SAREBBE GRAVE E SORPRENDENTE CHE IL PARTITO CUI APPARTENGONO IL PREMIER E IL MINISTRO DEL LAVORO RINNEGASSE L’ACCORDO RAGGIUNTO TRA GOVERNO E MAGGIORANZA IN OCCASIONE DELLA DISCUSSIONE DEL DECRETO POLETTI SUI CONTRATTI A TERMINE

Dichiarazione rilasciata all’Agenzia di stampa Adn-Kronos il 27 giugno 2014 .

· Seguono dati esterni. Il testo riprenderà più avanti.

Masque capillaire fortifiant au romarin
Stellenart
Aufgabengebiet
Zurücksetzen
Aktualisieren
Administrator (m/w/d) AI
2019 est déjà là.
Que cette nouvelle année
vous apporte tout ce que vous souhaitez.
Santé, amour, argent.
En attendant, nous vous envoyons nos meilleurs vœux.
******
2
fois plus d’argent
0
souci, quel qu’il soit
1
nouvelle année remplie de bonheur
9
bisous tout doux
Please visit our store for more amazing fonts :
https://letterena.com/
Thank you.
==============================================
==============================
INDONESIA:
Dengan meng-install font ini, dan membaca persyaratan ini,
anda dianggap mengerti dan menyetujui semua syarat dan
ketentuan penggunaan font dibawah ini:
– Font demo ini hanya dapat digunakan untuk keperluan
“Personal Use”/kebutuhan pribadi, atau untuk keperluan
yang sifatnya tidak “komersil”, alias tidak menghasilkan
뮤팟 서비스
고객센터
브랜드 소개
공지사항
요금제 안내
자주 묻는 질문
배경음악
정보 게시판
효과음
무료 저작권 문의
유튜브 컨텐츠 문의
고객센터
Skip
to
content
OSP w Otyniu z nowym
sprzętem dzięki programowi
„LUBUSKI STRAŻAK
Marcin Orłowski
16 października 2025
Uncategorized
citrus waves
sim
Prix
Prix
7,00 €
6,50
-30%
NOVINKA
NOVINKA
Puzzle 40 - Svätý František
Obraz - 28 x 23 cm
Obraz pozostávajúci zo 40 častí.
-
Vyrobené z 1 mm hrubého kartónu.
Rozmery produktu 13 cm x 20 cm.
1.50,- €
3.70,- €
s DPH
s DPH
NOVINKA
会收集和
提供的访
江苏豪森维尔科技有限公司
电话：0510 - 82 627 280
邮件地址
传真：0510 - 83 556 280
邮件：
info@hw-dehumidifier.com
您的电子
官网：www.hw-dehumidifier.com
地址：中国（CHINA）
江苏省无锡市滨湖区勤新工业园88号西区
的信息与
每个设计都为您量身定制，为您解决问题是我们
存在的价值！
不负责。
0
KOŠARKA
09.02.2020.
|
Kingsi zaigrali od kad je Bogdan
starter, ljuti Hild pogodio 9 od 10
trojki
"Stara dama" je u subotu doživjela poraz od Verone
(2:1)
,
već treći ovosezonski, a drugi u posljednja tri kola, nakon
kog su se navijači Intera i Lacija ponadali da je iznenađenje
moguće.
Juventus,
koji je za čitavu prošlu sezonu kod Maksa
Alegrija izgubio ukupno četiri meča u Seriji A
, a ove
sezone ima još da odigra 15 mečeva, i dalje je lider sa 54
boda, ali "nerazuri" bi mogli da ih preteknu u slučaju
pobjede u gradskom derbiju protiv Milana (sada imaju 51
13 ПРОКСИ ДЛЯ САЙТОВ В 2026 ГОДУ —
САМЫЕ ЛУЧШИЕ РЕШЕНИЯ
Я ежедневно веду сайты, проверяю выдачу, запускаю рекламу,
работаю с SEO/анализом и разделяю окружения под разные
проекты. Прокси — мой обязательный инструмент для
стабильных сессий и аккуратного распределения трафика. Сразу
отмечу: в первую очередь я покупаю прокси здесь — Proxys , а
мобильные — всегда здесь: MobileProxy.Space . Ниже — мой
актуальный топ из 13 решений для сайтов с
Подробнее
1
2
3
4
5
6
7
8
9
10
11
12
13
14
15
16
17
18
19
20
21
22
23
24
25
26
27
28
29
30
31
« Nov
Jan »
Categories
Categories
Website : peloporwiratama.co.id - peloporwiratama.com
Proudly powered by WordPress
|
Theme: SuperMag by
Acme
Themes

L’emendamento che ho presentato oggi all’articolo 4 del disegno di legge-delega sul lavoro, insieme ai rappresentanti del NCD, SVP e Popolari, avrebbe dovuto essere fatto proprio pacificamente anche dal PD, dal momento che esso si limita a trasferire nella legge-delega l’impegno formalmente assunto dalle stesse forze di maggioranza e dal Governo nella “premessa” che un mese e mezzo fa aggiungemmo al decreto Poletti sui contratti a termine, senza modificarne una virgola. Quell’impegno si articolava in tre punti: emanazione di un “testo unico semplificato delle norme in materia di rapporti di lavoro”; previsione nel testo unico del “contratto a tempo indeterminato a protezione crescente”; “senza alterazione dell’articolazione attuale dei tipi contrattuali” (articolo 1, comma 1, del decreto n. 34/2014). Quest’ultima espressione significa in modo tecnicamente molto preciso che il “contratto a protezione crescente” non costituisce né il “contratto unico” che sostituisce tutti gli altri tipi di rapporto di lavoro, né l’ennesimo nuovo tipo di rapporto di lavoro che si aggiunge ai precedenti: esso non è altro che il contratto ordinario a tempo indeterminato, ma regolato in modo meno rigido, con una garanzia di stabilità minima all’inizio del rapporto e via via crescente con il crescere dell’anzianità di servizio della persona interessata. Osservo in proposito che si tratta di un emendamento “a maglie molto larghe”, cioè che lascia ampia discrezionalità al Governo circa il modello di “protezione crescente” da adottare. E questa ampia discrezionalità è lasciata a un Governo il cui presidente e il cui ministro del Lavoro sono entrambi espressione del PD. Se dunque il PD dovesse rifiutare questo emendamento, ciò costituirebbe un segnale molto preoccupante di scollatura tra il PD e i suoi stessi esponenti nella compagine governativa. Per di più su di una questione di importanza cruciale per la strategia europea enunciata in Parlamento dallo stesso premier Renzi nei giorni scorsi: perché qui il dissenso riguarda due punti cruciali del Jobs Act annunciato da Renzi fin dal 7 gennaio di quest’anno, poi di nuovo a metà marzo: il Codice semplificato del lavoro e il contratto di lavoro a tempo indeterminato a protezione crescente, oggetto di ripetute raccomandazioni rivolteci in questi ultimi anni dai vertici dell’Unione Europea e ultimamente anche dal Fondo Monetario Internazionale.